§ **Exercise instructions**:
Pull out each line of the data that includes the word "JSON".

Items from a data source:

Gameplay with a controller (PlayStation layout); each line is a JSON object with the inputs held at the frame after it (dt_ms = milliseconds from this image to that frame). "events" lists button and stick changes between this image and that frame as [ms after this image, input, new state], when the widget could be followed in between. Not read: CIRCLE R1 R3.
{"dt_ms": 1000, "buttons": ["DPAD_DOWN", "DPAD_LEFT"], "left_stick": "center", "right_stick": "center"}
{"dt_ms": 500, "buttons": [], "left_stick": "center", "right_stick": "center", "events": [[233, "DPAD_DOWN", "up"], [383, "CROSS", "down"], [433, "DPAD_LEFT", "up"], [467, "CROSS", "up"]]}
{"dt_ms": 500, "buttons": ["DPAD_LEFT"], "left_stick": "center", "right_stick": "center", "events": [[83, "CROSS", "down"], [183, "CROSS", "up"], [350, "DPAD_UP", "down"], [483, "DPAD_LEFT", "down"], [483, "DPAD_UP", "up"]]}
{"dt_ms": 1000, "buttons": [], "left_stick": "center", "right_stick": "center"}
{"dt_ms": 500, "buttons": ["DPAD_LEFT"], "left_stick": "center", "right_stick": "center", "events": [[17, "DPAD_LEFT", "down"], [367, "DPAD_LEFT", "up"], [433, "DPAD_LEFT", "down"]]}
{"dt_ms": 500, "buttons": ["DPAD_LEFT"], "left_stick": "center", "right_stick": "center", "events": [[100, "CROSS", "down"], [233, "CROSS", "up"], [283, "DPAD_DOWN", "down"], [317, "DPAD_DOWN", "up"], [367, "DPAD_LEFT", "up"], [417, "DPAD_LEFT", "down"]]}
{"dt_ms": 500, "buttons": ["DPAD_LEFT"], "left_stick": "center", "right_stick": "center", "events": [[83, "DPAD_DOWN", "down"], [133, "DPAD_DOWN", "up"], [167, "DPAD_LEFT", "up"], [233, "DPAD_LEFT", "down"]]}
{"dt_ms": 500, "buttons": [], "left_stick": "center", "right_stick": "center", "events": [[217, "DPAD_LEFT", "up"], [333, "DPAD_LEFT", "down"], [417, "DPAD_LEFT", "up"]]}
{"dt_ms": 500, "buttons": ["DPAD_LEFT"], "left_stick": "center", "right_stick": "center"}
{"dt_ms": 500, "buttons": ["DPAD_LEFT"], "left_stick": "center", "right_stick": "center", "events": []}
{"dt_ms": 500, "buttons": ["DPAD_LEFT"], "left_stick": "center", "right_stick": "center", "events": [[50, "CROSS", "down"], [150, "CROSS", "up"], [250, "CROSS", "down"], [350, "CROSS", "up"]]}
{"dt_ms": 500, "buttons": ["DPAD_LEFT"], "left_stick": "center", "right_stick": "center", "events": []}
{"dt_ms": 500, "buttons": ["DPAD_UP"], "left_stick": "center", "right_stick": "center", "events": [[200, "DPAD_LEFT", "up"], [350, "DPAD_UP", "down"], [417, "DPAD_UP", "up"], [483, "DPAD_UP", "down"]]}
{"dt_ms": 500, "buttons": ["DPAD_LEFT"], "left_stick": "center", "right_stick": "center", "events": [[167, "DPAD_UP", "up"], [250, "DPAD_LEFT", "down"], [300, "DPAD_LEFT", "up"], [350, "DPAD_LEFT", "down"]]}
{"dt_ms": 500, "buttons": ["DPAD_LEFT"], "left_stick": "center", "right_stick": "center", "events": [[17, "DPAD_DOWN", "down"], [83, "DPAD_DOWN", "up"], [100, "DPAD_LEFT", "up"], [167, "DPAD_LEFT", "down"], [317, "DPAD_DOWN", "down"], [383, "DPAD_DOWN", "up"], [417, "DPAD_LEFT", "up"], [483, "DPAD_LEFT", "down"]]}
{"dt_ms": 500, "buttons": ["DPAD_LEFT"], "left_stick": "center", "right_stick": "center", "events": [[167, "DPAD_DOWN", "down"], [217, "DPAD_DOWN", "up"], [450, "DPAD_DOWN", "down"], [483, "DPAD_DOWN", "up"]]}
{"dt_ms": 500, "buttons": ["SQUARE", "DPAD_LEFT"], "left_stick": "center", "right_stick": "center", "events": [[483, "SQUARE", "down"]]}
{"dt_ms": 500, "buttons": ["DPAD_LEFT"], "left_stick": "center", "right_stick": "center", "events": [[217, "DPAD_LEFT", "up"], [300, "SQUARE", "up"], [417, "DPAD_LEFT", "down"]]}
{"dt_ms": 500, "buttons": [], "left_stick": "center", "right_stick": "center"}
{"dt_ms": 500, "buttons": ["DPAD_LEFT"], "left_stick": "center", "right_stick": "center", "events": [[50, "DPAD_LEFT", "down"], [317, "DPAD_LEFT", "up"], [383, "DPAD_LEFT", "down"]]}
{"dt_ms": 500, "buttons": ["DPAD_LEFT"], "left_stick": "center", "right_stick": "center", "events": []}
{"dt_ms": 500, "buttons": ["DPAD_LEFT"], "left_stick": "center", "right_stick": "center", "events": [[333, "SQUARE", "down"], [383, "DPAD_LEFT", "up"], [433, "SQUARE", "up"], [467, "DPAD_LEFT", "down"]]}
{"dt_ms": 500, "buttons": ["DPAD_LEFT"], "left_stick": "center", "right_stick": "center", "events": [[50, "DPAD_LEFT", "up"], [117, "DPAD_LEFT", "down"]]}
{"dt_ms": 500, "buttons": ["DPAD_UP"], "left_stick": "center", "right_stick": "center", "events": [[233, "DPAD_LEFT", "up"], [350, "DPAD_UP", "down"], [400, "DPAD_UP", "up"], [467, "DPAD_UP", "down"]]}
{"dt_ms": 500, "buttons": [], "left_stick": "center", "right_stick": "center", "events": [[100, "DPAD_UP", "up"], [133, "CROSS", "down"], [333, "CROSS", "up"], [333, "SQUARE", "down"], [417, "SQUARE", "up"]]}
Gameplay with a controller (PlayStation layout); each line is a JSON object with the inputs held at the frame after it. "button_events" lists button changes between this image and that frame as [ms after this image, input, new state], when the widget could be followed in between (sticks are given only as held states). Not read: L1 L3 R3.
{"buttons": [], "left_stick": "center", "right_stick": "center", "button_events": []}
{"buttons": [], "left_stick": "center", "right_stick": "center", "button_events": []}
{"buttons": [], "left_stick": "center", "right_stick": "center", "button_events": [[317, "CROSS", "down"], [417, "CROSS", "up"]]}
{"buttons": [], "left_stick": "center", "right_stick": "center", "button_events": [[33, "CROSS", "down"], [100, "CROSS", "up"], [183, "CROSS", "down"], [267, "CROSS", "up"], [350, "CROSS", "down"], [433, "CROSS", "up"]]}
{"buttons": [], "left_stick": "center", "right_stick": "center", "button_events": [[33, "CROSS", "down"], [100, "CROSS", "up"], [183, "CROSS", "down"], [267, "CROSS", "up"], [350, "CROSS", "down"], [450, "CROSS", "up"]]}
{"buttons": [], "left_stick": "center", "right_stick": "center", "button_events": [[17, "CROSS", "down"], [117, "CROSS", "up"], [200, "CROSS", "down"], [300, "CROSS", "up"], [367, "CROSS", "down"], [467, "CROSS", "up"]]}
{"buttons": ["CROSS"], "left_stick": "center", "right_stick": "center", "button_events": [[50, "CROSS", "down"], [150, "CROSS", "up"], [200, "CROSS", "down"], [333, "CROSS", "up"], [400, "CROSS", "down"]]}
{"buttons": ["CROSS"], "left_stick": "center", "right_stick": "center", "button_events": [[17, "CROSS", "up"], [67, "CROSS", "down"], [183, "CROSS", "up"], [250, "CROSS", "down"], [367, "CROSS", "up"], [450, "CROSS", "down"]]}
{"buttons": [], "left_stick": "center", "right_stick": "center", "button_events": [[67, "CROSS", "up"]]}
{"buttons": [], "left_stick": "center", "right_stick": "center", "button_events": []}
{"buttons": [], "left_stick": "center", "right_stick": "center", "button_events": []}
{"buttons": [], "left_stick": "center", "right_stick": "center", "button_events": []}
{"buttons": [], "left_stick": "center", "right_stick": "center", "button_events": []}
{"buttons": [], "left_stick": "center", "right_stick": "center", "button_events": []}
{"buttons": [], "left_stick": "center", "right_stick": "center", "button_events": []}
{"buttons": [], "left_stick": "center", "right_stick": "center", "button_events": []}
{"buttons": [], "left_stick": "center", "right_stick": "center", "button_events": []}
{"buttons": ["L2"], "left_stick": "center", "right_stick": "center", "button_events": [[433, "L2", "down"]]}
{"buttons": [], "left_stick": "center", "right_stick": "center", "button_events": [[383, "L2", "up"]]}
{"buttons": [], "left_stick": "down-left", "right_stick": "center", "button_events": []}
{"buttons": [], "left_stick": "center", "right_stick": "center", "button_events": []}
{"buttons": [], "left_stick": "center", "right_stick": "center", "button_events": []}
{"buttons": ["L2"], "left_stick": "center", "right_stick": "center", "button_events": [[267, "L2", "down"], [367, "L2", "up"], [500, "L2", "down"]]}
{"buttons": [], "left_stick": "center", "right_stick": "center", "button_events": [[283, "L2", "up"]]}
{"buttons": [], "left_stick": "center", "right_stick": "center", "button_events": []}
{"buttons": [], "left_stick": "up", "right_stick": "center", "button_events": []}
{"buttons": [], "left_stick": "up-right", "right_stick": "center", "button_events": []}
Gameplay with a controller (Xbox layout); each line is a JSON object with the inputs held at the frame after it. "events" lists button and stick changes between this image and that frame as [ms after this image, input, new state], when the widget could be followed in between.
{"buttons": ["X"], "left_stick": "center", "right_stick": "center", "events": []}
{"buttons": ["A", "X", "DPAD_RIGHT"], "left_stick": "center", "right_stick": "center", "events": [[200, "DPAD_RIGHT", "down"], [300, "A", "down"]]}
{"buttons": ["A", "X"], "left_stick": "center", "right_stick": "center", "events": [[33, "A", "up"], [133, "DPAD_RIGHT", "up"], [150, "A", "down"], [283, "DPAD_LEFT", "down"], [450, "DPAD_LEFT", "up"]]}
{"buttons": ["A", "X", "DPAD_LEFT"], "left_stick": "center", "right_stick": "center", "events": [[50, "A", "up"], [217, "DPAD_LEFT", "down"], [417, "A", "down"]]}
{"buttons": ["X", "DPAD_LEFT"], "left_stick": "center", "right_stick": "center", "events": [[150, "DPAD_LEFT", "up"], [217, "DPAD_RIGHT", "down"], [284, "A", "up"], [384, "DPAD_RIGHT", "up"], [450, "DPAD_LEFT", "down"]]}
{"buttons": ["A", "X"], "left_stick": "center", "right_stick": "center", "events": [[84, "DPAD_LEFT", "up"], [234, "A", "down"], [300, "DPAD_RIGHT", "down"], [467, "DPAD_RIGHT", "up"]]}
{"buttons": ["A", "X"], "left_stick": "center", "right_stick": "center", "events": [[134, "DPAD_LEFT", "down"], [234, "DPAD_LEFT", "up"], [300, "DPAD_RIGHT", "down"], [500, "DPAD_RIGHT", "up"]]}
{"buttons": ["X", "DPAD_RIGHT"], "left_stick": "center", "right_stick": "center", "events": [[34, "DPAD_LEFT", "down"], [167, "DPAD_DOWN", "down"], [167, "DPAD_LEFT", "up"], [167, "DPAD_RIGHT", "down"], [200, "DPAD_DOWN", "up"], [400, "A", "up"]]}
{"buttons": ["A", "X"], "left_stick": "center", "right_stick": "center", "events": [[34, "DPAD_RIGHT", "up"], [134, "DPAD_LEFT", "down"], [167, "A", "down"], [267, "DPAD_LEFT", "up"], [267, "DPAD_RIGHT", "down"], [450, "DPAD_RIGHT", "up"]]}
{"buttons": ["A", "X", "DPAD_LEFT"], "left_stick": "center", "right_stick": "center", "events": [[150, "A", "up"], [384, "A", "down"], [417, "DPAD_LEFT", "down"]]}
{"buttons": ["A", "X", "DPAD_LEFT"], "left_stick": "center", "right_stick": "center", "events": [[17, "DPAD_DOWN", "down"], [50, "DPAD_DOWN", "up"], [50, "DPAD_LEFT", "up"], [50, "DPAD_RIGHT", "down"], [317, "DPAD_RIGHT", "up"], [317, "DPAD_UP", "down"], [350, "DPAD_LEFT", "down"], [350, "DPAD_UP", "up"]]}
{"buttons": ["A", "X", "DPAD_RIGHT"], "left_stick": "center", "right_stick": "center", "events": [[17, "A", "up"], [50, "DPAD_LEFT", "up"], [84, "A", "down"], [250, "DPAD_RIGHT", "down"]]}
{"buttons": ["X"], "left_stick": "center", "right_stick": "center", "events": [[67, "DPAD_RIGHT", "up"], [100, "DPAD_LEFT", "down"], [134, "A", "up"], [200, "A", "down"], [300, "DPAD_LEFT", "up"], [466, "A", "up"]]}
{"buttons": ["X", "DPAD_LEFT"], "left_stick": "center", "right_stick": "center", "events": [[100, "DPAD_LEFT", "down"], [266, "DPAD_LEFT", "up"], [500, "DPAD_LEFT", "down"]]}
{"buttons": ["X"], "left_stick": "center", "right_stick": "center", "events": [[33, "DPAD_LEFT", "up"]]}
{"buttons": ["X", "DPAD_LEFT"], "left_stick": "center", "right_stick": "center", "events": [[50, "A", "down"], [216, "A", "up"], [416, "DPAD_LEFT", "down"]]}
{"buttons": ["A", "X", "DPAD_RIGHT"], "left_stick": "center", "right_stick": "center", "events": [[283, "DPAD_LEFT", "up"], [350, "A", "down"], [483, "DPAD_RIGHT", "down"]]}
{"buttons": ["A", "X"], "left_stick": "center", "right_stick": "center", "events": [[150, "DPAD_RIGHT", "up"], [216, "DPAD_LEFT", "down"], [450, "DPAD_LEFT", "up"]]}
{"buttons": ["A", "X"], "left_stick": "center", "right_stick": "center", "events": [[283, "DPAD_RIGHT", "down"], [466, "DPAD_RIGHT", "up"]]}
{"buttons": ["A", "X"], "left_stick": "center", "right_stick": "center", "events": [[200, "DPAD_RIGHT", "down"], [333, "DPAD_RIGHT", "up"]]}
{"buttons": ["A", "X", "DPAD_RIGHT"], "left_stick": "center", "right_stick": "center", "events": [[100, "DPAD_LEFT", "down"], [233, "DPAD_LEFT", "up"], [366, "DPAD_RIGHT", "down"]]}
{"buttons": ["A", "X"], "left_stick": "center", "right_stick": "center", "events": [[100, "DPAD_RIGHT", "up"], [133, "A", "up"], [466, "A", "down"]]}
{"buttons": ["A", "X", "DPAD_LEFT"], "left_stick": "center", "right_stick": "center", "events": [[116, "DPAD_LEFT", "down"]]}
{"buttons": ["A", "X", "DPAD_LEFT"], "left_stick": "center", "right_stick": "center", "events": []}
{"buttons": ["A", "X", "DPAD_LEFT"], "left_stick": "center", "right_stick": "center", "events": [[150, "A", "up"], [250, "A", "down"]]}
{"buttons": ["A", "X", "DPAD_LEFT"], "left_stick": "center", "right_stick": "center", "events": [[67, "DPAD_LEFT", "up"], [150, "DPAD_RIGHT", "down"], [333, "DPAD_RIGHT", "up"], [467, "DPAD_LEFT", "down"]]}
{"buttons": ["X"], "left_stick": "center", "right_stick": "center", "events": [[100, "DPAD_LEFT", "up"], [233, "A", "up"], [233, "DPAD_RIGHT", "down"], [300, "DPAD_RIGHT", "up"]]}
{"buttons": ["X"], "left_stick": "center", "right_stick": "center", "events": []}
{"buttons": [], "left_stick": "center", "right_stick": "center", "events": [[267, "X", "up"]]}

§ **Result**:
Gameplay with a controller (PlayStation layout); each line is a JSON object with the inputs held at the frame after it (dt_ms = milliseconds from this image to that frame). "events" lists button and stick changes between this image and that frame as [ms after this image, input, new state], when the widget could be followed in between. Not read: CIRCLE R1 R3.
Gameplay with a controller (PlayStation layout); each line is a JSON object with the inputs held at the frame after it. "button_events" lists button changes between this image and that frame as [ms after this image, input, new state], when the widget could be followed in between (sticks are given only as held states). Not read: L1 L3 R3.
Gameplay with a controller (Xbox layout); each line is a JSON object with the inputs held at the frame after it. "events" lists button and stick changes between this image and that frame as [ms after this image, input, new state], when the widget could be followed in between.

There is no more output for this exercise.